Monday, November 9, 2015



SOUTH CAROLINIANS NOW AGREE--HOMOSEXUALITY SHOULD BE ACCEPTED



A new Pew Research Poll reveals that for the first time, the majority of people in South Carolina agree that homosexuality should be accepted. The study was recently published as "Religious Landscape Study," (survey conducted in 2014) by the Pew Research Center, Religion and Public Life (www.pewforum.org/religious-landscape-study/state/south-carolina/ ). On the question of whether homosexuality should be accepted or discouraged, 51% of South Carolinians now say accepted while 42 % said discouraged. This is a drastic reversal over the last seven years. In 2007 a survey showed 37 % accepted while 52% discouraged. In seven years "accepted" jumped 14% while "discouraged" fell 10%. The trend is clear. 

Same-sex marriage. In the same survey in 2014, however, 54% of South Carolinians still opposed same-sex marriage while 40% favored. However, a closer look shows this too is changing rapidly. In an extensive scientific study in 2013, Nate Silver, the dean of political and demographic statisticians, showed that at that time 68% of South Carolinians opposed same-sex marriage ("How Opinion on Same-Sex Marriage is Changing, and What It Means,"  http://fivethirtyeight.blogs.nytimes.com ). Putting the Silver and Pew figures together, we see a 14% drop in opposition to same-sex marriage in South Carolina within a two year period. Silver went on to predict that South Carolina would reach the 50/50 mark in the year 2020. Now, it looks as if it will be sooner than that, much sooner. Very soon the majority of South Carolinians will favor same-sex marriage. The trend is unmistakable.

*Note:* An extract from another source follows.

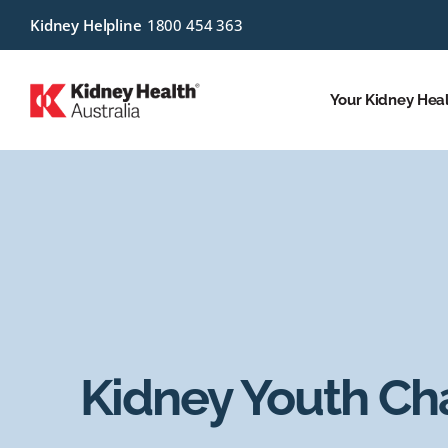
Kidney Helpline
1800 454 363
Your Kidney Hea
Kidney Youth C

To be sure, South Carolina lags behind most of the United States and remains one of the most conservative states in the nation on social issues. This, of course, would come as no surprise to anyone how knows the first thing about South Carolina history. The Diocese of South Carolina was the very last diocese in the entire Episcopal Church to racially integrate and to allow women full equality in position of leadership and authority.

In the U.S. as a whole, the new Pew study found that 62% of people accept homosexuality while 31% discouraged ( www.pewforum.org/religious-landscape-study ). As for same-sex marriage, 53% of Americans support it while 39% oppose. The survey was taken in 2014, well before the famous Supreme Court decision of June 2015 legalizing same-sex marriage in the U.S. No doubt the "support" number would be considerably larger today.

This is a historic moment in the social history of South Carolina. Most South Carolinians now, for the first time in history, see no problem with homosexuality. It's live-and-let-live.  

So, what does all of this have to do with the schism in South Carolina? Plenty. As we have seen, the direct cause of the schism in the Episcopal diocese in 2012 was the issue of homosexuality. When the Episcopal Church adopted a policy of allowing formal blessing of same-sex unions in the church and equality for transgendered clergy, the diocesan leadership drew up a conspiracy for a schism. They put it in a secret written plan on Oct. 2, 2012 awaiting the first opportune moment to put it into effect. That happened on Oct. 15. Everyone knows this schism in South Carolina would not have happened except for the controversy over homosexuality.

The recent scientific studies show that the people of South Carolina are rapidly moving away from the diocesan leaderships' prejudice against rights for homosexual persons. This is especially true among young people who are near unanimous in agreement on acceptance of homosexuality. This means the future of a church based on opposition to homosexuals is dismal. In time, fewer and fewer people in South Carolina will be attracted to that increasingly rejected viewpoint. The independent diocese is likely to decline into a collection of mostly cynical old people, diminish, and either shrivel into nothingness or die out. If the independent diocese persists on its present path, its prognosis is decline, and probable death. No amount of propping up from African bishops is going to prevent that collapse.